Pin the sleeve to the shirt. Since you didn’t cut any fabric away from the sleeve, there will be some sticking out of the hole. But try to roughly line up the edge you cut on the main body of the shirt with the line you traced on the sleeve. (Again, knits are forgiving. You could use a smooth curve here and it’d probably look okay in the end.) Sew around the sleeve from armpit to armpit. (When you’re done, there will be a little hole in the armpit where you cut a few inches along the side seam. That’s okay, you want that!)
Now comes the step where you have to improvise the most. You’re going to angle the side seam to make the shirt curvier, but remember that the armpit was kind of wacky when the pattern piece was lying on top of the shirt before we started cutting? You’re going to kind of fake your way to a new armpit. 🙂
I actually laid the shirt out and traced the side seam from the pattern piece again, on the inside of the shirt. Then I sewed a more-or-less straight line from where the pattern hit my actual side seam, up to the armpit. The line I sewed does -not- quite match what I traced from the pattern piece. There’s a little flappy corner that sticks out to the side below the armpit – that’s from the previous armhole. (Note the bottom of the shirt is toward the -top- of the image below.)

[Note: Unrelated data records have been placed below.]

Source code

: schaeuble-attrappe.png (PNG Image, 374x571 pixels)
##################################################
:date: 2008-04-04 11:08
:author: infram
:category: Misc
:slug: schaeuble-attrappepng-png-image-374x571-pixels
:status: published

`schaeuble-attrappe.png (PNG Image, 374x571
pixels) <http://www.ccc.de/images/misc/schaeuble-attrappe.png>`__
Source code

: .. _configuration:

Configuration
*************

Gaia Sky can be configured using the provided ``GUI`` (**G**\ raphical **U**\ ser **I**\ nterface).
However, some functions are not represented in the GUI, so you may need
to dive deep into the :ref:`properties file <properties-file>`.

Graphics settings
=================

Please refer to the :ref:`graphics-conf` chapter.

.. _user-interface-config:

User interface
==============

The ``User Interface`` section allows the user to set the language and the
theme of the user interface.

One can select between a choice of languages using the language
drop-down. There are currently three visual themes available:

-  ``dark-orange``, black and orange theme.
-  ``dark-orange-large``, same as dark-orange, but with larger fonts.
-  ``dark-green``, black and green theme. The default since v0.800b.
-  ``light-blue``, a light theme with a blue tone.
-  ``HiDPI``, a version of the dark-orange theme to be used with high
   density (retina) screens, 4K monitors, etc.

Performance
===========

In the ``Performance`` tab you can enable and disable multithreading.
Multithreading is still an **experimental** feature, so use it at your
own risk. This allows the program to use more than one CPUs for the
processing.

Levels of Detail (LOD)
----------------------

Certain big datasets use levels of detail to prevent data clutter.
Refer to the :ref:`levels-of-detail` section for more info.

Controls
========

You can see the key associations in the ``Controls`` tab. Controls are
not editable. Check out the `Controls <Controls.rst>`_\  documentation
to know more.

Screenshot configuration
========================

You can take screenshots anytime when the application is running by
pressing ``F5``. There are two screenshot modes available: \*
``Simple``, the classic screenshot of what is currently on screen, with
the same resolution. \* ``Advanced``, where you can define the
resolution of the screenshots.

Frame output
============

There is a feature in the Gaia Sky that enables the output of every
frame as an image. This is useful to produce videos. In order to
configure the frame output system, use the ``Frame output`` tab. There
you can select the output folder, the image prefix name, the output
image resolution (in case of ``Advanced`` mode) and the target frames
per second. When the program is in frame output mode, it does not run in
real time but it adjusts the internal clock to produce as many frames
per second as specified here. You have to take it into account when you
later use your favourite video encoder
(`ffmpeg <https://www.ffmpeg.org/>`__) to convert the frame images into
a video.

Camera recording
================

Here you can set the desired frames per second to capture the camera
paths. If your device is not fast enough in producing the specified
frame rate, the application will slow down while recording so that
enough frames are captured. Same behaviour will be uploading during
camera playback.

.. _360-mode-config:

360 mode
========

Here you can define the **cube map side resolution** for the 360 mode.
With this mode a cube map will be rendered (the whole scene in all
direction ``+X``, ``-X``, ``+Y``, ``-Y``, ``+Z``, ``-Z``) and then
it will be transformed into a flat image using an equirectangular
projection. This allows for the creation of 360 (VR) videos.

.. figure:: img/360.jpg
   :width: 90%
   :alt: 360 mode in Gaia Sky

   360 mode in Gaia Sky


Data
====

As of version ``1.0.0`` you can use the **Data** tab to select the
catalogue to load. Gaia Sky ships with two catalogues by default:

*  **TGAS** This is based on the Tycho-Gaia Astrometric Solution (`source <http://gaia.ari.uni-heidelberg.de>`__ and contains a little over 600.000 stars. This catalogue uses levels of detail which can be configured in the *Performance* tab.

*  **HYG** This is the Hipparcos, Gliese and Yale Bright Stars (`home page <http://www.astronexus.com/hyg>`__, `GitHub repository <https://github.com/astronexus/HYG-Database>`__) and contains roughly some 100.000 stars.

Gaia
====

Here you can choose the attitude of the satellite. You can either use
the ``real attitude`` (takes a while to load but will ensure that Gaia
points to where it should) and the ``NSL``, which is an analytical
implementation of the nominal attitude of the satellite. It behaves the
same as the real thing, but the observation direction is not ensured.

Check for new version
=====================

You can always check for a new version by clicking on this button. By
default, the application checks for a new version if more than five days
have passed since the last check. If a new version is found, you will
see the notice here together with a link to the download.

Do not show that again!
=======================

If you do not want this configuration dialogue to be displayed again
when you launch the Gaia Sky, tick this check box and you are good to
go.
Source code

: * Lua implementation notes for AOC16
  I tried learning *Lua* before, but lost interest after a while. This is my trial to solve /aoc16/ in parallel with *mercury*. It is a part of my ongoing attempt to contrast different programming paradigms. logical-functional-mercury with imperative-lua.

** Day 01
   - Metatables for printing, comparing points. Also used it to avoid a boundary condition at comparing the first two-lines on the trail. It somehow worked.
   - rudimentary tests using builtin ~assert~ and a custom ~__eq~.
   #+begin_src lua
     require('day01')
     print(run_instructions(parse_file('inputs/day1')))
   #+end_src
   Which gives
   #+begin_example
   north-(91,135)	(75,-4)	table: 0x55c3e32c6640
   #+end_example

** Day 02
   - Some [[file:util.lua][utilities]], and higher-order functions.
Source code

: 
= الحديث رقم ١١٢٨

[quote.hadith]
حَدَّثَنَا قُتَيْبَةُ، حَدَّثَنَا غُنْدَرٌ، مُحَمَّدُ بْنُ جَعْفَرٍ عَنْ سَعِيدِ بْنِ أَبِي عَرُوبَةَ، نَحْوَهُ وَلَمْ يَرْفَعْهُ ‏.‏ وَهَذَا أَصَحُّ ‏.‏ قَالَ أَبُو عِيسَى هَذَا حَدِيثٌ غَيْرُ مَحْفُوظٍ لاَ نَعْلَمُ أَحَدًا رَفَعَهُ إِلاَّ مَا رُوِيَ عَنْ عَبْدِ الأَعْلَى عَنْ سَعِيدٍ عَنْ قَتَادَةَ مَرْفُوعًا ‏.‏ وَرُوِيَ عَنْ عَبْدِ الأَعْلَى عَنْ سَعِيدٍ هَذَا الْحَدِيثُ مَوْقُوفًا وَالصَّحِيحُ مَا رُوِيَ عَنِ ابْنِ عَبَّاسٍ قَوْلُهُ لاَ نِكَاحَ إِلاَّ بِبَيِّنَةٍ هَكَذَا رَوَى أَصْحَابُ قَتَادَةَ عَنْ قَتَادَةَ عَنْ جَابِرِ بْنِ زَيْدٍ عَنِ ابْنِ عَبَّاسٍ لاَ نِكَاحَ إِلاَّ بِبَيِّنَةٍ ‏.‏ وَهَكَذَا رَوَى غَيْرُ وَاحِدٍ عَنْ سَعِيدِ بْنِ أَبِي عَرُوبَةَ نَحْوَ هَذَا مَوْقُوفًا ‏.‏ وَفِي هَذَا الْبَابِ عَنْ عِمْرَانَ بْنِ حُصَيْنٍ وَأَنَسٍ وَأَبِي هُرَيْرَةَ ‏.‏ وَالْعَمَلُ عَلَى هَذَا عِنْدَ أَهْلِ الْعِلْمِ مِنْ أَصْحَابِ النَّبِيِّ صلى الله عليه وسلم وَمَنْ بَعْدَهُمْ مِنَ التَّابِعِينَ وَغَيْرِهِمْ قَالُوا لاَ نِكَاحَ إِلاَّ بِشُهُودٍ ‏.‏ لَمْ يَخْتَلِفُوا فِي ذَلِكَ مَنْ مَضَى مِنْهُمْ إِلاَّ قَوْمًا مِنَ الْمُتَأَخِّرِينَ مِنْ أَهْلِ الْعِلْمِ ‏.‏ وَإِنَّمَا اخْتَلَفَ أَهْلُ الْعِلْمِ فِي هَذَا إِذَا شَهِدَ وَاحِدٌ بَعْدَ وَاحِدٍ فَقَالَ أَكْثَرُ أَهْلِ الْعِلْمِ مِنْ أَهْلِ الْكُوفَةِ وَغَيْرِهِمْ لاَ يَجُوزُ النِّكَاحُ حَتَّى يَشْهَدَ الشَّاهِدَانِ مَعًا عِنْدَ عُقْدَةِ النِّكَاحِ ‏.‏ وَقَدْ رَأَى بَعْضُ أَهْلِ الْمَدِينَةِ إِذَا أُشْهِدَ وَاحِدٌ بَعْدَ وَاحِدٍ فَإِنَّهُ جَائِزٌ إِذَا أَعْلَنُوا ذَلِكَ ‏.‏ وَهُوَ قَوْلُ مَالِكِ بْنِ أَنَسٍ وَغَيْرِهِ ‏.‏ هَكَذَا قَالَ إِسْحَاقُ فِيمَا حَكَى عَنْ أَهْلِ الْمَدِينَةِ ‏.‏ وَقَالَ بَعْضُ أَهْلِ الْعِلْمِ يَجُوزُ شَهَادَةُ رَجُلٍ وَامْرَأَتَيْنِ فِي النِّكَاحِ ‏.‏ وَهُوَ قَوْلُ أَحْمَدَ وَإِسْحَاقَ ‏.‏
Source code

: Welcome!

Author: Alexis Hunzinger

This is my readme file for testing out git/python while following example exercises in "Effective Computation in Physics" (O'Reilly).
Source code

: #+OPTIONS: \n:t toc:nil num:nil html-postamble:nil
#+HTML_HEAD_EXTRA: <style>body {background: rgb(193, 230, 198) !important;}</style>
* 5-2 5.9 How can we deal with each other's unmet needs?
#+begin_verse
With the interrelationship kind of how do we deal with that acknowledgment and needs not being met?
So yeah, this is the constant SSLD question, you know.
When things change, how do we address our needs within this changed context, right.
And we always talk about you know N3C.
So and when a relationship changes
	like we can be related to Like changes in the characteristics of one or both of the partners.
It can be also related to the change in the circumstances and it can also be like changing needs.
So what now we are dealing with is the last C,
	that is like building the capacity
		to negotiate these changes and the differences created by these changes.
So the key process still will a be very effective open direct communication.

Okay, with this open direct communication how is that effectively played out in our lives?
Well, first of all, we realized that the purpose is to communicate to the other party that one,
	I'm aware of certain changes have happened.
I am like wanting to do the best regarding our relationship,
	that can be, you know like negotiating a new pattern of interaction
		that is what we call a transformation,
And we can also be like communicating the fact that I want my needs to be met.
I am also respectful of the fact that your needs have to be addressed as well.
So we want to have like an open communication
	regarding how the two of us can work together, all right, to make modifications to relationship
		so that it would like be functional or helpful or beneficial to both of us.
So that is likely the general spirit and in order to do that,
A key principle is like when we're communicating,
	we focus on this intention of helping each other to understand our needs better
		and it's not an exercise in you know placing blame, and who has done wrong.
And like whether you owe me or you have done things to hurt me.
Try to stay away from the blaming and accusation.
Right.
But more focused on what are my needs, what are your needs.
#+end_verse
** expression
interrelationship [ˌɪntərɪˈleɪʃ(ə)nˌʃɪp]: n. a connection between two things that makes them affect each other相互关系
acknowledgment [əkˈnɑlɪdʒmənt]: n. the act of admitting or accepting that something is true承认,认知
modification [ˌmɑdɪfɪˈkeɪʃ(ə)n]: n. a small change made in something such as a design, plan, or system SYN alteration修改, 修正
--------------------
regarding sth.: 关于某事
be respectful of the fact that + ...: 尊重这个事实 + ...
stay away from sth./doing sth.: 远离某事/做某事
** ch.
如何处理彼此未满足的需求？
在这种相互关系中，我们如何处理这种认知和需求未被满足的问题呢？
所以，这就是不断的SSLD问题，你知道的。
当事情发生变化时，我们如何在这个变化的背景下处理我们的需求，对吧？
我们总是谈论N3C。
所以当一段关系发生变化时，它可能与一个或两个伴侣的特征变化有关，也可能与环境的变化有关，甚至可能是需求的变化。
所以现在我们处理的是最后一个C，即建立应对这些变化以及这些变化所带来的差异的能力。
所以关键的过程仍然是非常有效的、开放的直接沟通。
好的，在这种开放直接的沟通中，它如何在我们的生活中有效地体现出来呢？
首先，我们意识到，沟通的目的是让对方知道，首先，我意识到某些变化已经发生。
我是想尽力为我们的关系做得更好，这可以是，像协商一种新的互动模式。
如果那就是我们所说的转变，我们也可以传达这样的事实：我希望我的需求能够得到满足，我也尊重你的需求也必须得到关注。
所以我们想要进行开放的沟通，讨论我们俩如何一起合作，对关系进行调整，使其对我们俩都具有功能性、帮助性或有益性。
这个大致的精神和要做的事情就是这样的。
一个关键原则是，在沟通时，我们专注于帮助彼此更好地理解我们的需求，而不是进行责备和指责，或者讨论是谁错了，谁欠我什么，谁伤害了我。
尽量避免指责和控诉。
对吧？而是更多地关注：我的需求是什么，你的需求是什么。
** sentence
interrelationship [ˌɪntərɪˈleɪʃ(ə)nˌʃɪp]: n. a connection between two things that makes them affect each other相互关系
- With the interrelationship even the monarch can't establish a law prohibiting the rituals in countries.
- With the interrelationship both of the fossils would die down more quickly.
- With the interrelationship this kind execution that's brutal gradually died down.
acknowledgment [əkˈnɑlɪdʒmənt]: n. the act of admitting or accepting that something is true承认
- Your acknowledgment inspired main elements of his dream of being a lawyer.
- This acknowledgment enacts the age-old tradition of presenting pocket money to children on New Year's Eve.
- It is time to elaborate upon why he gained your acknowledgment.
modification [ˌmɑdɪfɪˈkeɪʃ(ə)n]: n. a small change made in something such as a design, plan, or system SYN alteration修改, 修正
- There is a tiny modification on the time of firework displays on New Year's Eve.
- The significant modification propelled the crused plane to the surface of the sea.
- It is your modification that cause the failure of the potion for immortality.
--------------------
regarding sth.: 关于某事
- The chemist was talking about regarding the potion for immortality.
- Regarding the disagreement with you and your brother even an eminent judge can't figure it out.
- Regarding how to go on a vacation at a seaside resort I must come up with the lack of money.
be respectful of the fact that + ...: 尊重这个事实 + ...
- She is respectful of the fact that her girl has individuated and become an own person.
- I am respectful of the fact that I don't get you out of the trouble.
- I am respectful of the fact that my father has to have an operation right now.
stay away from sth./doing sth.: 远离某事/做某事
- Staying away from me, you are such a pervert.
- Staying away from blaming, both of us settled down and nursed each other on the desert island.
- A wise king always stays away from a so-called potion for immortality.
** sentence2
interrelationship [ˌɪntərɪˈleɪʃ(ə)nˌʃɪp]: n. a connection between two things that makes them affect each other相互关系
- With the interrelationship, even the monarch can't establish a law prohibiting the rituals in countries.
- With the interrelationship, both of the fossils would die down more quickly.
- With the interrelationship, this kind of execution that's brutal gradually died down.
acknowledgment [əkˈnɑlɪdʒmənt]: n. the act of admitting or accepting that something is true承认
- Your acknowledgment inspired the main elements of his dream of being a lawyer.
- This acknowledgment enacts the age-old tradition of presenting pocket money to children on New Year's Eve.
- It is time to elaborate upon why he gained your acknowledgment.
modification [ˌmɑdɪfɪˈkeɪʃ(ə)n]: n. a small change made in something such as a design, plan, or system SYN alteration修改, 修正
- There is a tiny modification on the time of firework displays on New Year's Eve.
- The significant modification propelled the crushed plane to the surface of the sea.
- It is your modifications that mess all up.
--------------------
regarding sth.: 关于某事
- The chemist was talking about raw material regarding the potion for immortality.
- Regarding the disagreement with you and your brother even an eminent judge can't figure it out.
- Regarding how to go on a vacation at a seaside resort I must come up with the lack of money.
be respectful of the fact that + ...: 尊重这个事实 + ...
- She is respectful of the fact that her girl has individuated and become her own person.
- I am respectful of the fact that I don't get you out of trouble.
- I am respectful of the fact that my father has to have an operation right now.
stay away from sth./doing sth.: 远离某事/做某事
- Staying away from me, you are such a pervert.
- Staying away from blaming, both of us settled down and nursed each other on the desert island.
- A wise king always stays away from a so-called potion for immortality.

Fold the hem up to the line you traced (the fabric you left for seam allowance should go towards the inside of the shirt.) Secret tip: I often extend the back hem down just a little bit (maybe 2 cm longer in the center back, easing back up to the original line I traced at the sides) to give a little better back coverage. Sew around your new hem. You’re done!
(DuckDuckGo is a search engine that doesn’t track your activity as much as most others. It’s my primary search engine (I even re-set my browsers to use it as the default search) and I really like it. They didn’t give me any money to write this or anything, but one of their legal team members did send me some swag shirts a while back that I decided to use for illustration!)